Homenaje a Edvard Munch
De dónde venían y hacia donde iban nunca lo sabremos. La procesión apareció de repente por la calle empedrada principal del pueblo, caminando lentamente como si no quisieran llegar a ninguna parte o no hacerlo a la brevedad posible. Era una masa abigarrada de mujeres y hombres de muy diversas edades, vestidos completamente de negro, donde sólo blanqueaban en los pechos las camisas albas de los hombres. Algunas mujeres llevaban cubierta la cabeza por mantas o rebozos. Avanzaban con el rostro erguido mirando hacia el frente, sin voltear a los lados, la mirada perdida, como hipnotizados, como si no desearan ser vistos; pero todos los que en esa tarde soleada de domingo estábamos en la calle, los vimos. O al menos, creo haberlos visto muy bien: todos con el semblante inexpresivo, impenetrable, roca sólida, áspera, resistente a ser taladrada por herramienta alguna. Se desplazaban en línea recta sin detenerse ante nada.
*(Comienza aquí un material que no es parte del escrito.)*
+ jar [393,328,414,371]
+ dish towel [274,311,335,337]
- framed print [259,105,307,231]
El ruido de sus pasos resonaba lúgubre sobre el empedrado de la calle, pasos sólidos, demoledores, retumbantes. La gente que cruzaba frente a ellos, se hacía a un lado de inmediato; los niños se arrinconaban en cualquier lugar o se agazapaban asidos a las enaguas de sus madres. Un monstruo vivo semejaba aquella gente extraña e inverosímil.
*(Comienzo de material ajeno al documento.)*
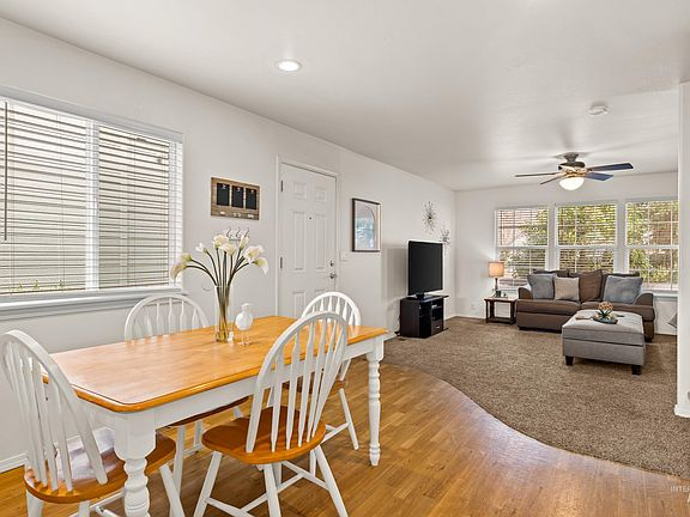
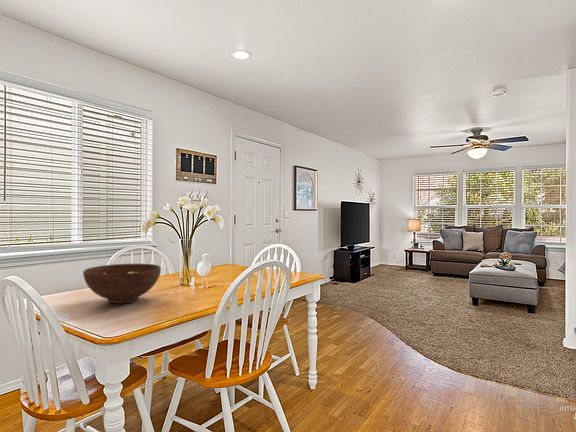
+ fruit bowl [82,263,162,304]
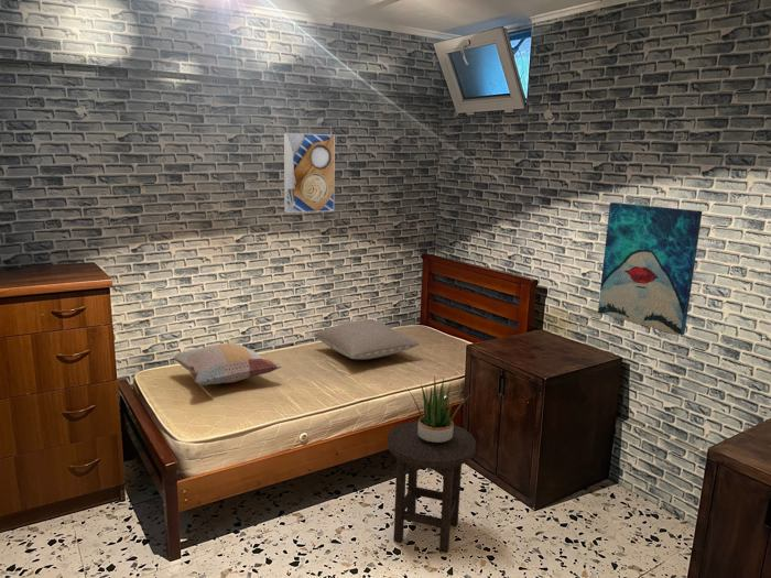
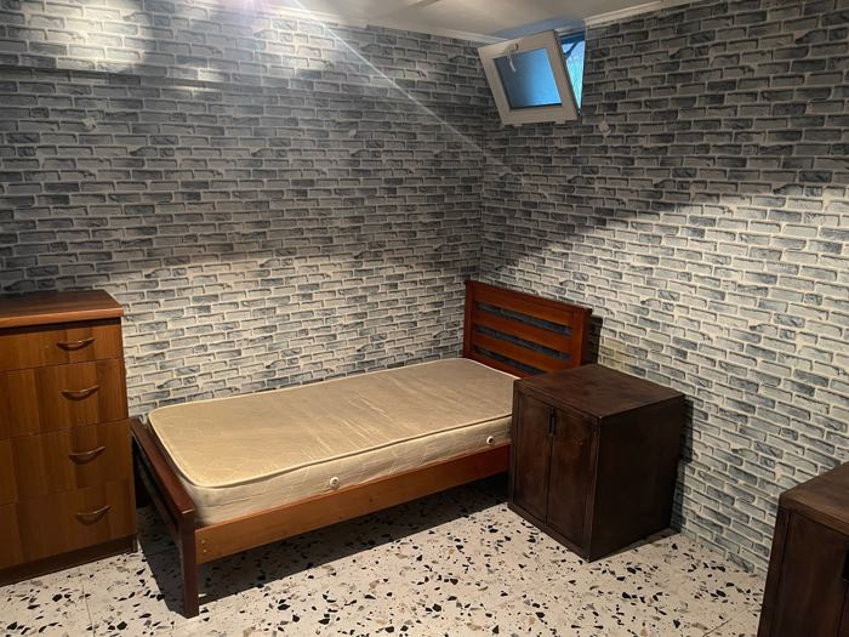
- potted plant [405,375,473,444]
- decorative pillow [173,342,282,386]
- stool [386,419,477,554]
- wall art [597,201,704,337]
- pillow [313,319,421,360]
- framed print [283,132,336,214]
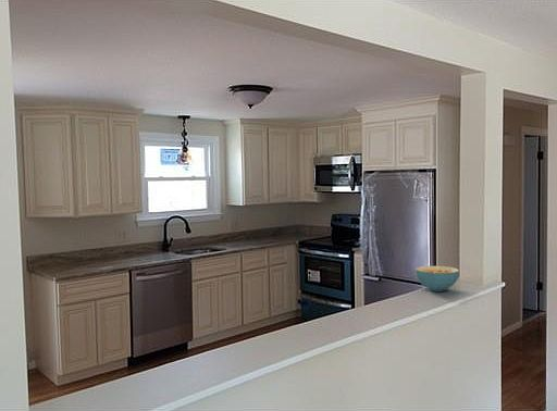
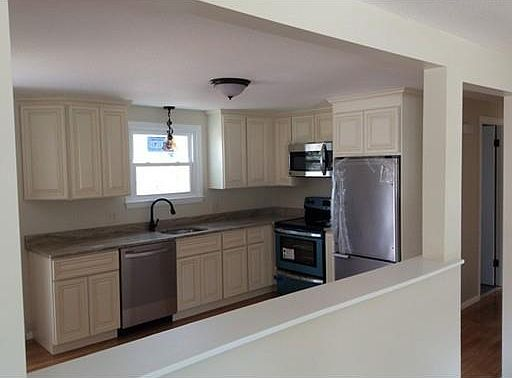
- cereal bowl [414,265,460,292]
En un principio creí que era un cortejo luctuoso, pero no había ataúd, rezos ni cantos religiosos; luego, un desfile para anunciar algún espectáculo próximo, pero nadie anunciaba nada de nada; finalmente imaginé que eran miembros de alguna secta religiosa camino de su templo, pero eso tampoco podía asegurarlo. Sólo pasaban rígidos, ensimismados, parvada de cuervos hieráticos, ajenos a todo. Detuve mi atención en las pálidas facciones de una mujer mayor que pasaba justo en ese momento delante de mí, no encontré ninguna emoción o sentimiento en ellas: dolor, angustia, tristeza, nada, sólo un rostro deshumanizado, quizá hasta repulsivo. Parecía un muerto viviente.
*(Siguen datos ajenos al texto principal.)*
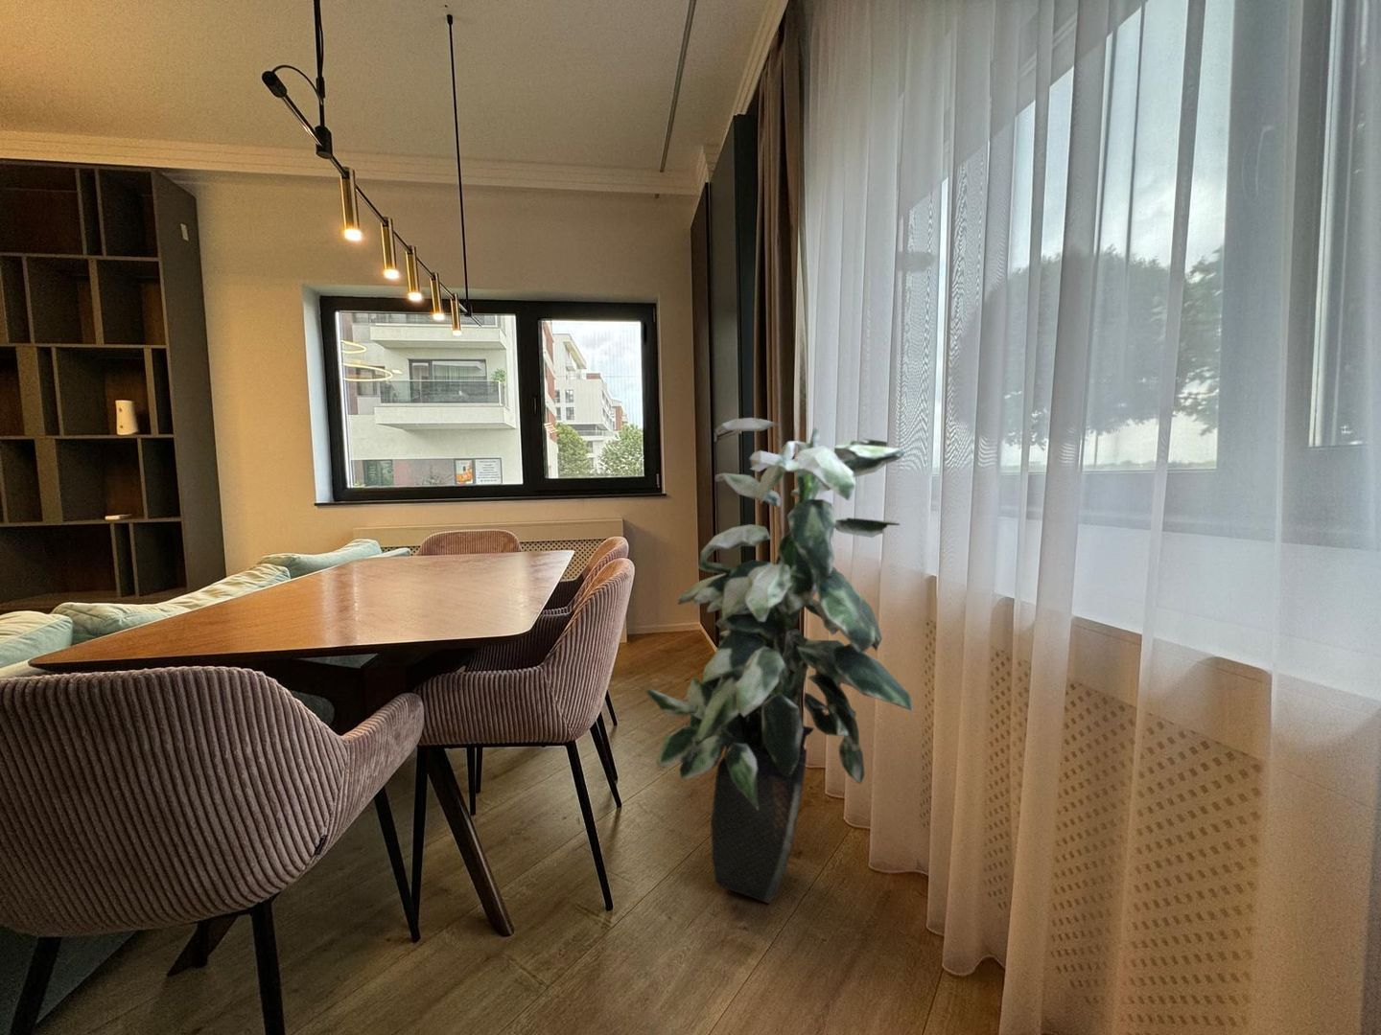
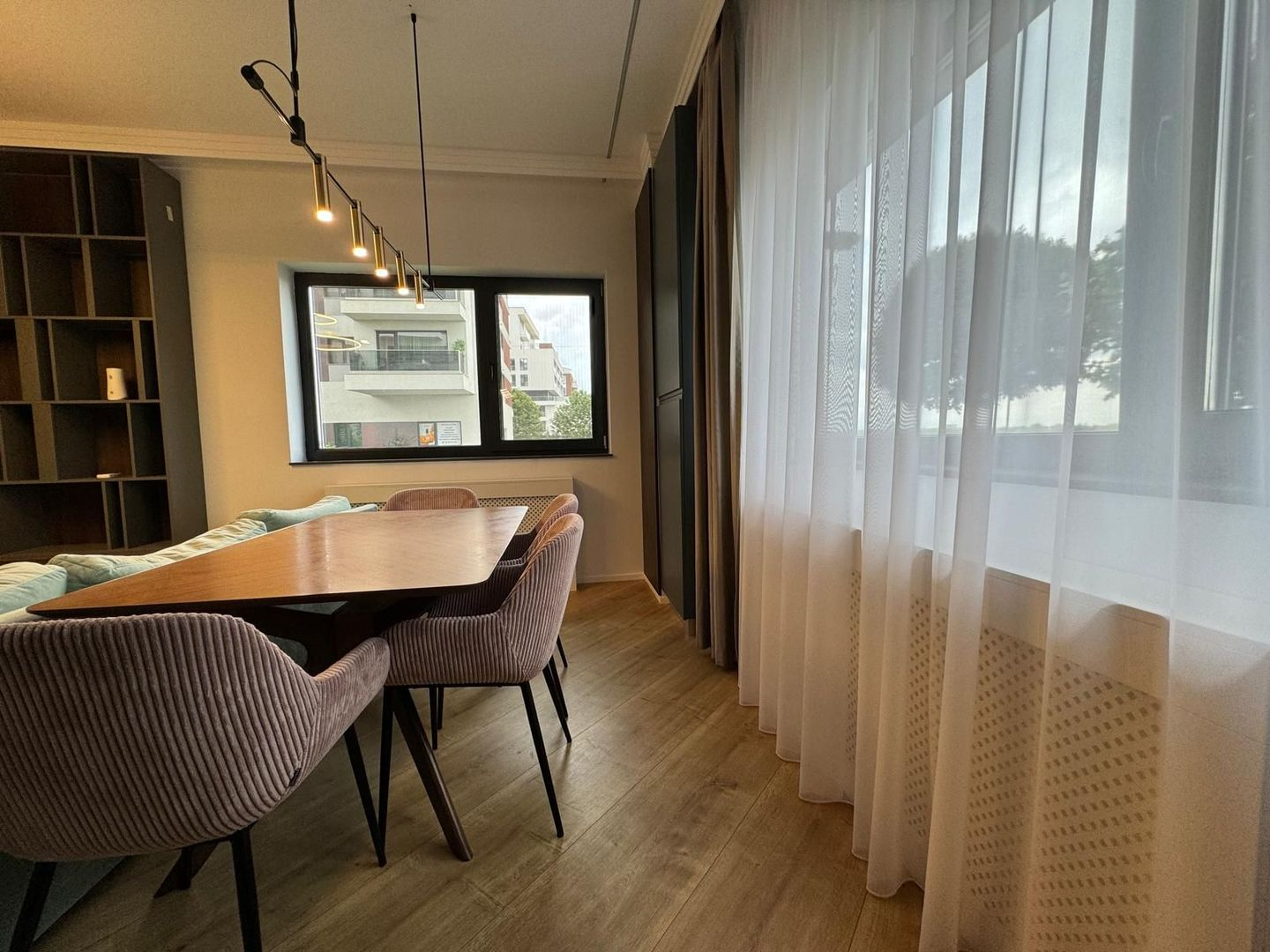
- indoor plant [644,416,913,905]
Serían doscientas o trescientas gentes las que irrumpieron por la calle principal y más concurrida de mi pueblo; así como pasaron, así se fueron. ¿Hacia dónde?... no me dio ya ni tantita curiosidad saberlo, porque a su paso lo único que dejaron, al menos en mi interior fue, al principio, azoramiento, angustia más tarde y al final, un miedo inesperado, creciente, irracional, que me mantuvo estático sobre el sitio en que me encontraba; un miedo que no menguó hasta que aquella masa compacta y oscura se fue. ¿Quiénes eran?... no me importa averiguarlo.